Study material START

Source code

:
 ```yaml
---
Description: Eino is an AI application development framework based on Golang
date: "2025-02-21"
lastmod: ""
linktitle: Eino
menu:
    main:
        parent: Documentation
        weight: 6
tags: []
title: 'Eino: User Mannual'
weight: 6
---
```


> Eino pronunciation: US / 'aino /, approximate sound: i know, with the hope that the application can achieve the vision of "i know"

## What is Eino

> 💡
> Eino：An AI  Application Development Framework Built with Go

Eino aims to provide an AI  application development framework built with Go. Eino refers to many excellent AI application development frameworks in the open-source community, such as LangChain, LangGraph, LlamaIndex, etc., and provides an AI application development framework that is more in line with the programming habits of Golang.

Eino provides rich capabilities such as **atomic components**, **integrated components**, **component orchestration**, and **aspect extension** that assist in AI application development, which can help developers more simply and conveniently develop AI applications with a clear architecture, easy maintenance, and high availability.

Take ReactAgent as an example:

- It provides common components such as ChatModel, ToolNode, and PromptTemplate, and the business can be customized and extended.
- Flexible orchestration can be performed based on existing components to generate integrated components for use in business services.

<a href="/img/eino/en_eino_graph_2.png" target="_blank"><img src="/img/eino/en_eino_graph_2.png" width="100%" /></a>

Study material END
Study material START

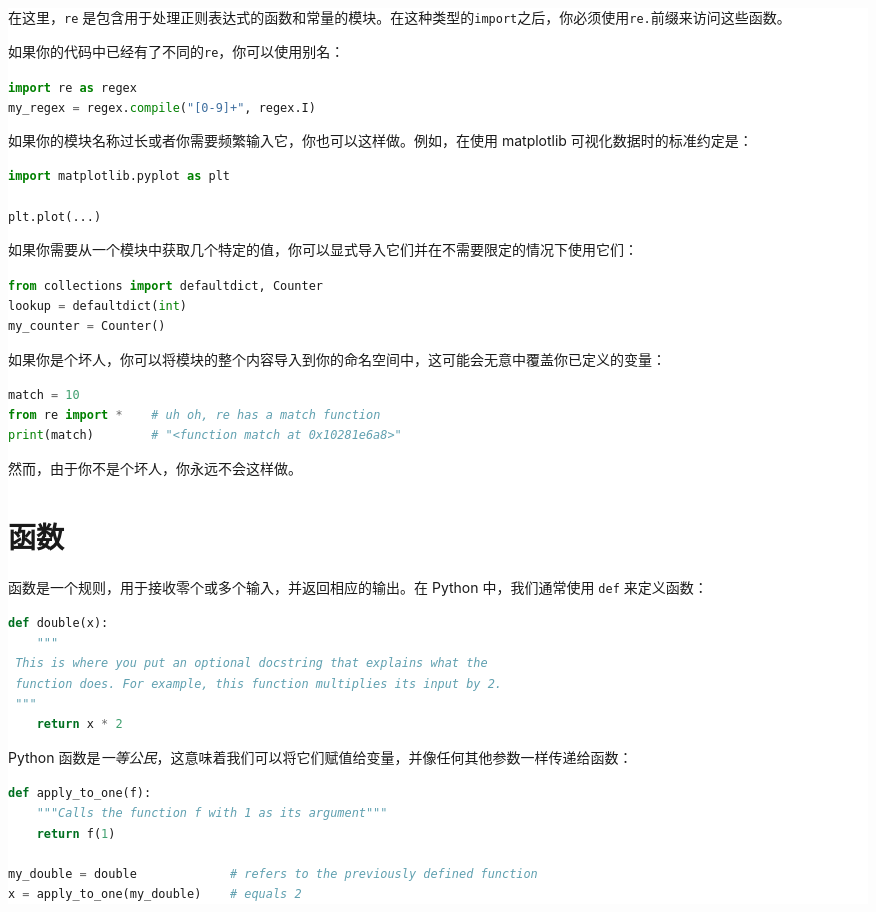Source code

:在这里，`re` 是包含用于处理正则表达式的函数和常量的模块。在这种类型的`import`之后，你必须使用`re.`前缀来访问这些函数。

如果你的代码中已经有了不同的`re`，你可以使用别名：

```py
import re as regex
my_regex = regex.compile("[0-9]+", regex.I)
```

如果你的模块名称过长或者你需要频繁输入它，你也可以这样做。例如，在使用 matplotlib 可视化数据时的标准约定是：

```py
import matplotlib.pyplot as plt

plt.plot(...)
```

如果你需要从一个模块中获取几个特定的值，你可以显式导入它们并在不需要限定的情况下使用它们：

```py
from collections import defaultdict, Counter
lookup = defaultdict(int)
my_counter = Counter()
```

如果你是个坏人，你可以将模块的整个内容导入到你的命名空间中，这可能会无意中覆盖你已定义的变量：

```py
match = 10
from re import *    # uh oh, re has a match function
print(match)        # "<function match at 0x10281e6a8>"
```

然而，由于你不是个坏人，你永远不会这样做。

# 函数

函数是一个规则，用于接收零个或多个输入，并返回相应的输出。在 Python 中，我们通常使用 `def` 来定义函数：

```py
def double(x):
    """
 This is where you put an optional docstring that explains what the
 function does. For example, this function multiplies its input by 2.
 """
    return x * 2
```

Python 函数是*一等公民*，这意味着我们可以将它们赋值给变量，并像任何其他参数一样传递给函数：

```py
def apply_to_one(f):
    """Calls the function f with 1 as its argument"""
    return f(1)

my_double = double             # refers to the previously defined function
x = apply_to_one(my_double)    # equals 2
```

Study material END

● To do
Scan the entries above for the word "refers". Report the lines that hold it.

● Completed task
Eino aims to provide an AI  application development framework built with Go. Eino refers to many excellent AI application development frameworks in the open-source community, such as LangChain, LangGraph, LlamaIndex, etc., and provides an AI application development framework that is more in line with the programming habits of Golang.
my_double = double             # refers to the previously defined function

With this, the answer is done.